Among the beneficiaries are Bangladesh, Cambodia, India, Indonesia, Lao PDR, Maldives, Myanmar, Nepal, and Philippines. These initiatives have been multi-year projects, focusing on enhancing institutional capacity and regulation to promote financial stability. These efforts tailor international best practices to country circumstances.
Strengthened corporate governance at commercial banks is certainly an important component of these supervisory standards. The Fund’s experience with banking crises highlights the enormous negative consequences of poor governance.
Risk management, is at the heart of bank corporate governance. It is important for their own activities and for the whole financial sector. In this context, the Basel Committee has updated its guidance on corporate governance. It has developed principles describing a bank board’s responsibility for risk appetite, implementation of a risk management framework consistent with the bank’s risk profile, and the alignment of compensation with long-term objectives. It also requires that supervisors assess bank corporate governance.

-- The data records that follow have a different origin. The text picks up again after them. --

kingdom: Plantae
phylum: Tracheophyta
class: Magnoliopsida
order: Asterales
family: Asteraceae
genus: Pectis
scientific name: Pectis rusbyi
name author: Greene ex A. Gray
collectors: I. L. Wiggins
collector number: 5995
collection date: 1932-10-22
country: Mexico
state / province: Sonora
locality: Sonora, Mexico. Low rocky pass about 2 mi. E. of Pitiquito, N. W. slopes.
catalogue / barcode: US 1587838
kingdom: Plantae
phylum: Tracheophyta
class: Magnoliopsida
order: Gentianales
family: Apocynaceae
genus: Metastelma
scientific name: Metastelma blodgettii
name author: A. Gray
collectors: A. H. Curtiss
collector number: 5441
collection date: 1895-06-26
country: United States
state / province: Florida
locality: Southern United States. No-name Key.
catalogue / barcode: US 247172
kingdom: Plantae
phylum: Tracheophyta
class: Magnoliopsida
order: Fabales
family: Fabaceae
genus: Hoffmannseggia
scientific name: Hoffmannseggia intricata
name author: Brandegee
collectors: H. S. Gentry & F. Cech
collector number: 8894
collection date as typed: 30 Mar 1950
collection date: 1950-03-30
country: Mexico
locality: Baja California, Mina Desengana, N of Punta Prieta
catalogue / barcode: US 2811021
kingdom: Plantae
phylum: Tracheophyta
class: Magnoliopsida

I look forward the discussion of governance and its application in the Asian banking context.
A second challenge is to devise an effective framework for consolidated supervision. Our assessments of financial systems suggest that most countries have problems identifying and dealing with risks posed by the financial institutions and activities that span sectors and cross borders. Our Spring 2015 Global Financial Stability Report analyzed Asian banks’ geographical allocation of assets. The share of regional assets rose from about 10 percent to close to 20 percent of total assets after 2008. This partly reflected the internationalization of Chinese banks. Cross-border bank flows to Asian economies (excluding Japan and Australia) increased by about 80 percent between 2007 and the first quarter of 2015.
While cross-border banking brings diversification, risk-sharing, and investment benefits to home and host countries, stronger regional linkages also bring the potential of greater vulnerability to cross-border shocks. This is particularly important within corporate groups as affiliates in different jurisdictions increase the risk of contagion. The failure of a group or its affiliates can threaten financial stability in multiple jurisdictions. We saw this during the global crisis when shocks moved rapidly from the U.S. housing market to global markets.
This creates challenges involving bank supervision and regulation, and crisis resolution. Financial reforms that help strengthen the soundness of parent banks can help limit the transmission of negative shocks by foreign affiliates. A pragmatic approach involves information sharing, harmonized institutional and regulatory frameworks to ensure consistent implementation of regulatory standards, and compatible arrangements for cross-border resolution. These shared objectives, combined with stronger cooperation and coordination among regulators and supervisors, can ensure the benefits of globalized banking while limiting the risks to financial stability.
Looking ahead, it is clear that Asian financial systems will continue growing in size and complexity. They have the potential to enhance innovation, integration and inclusion. More interconnected financial systems can allow households and pension funds, among others, to diversify; ideally, reducing risk. They can provide new sources of corporate financing to drive the next stage of Asia’s remarkable growth.
But as financial integration grows, the role of regulators and regulatory cooperation becomes ever more important. This is how we can keep one country’s problems from becoming systemic. The IMF can work with this region’s regulators and supervisors to help ensure the safety of this process. This conference is one small step to enhance this collaboration.
Let me conclude by thanking all of you for being here, and for your constructive contributions to these important deliberations. I wish all of you a very pleasant stay in my hometown and very productive discussions.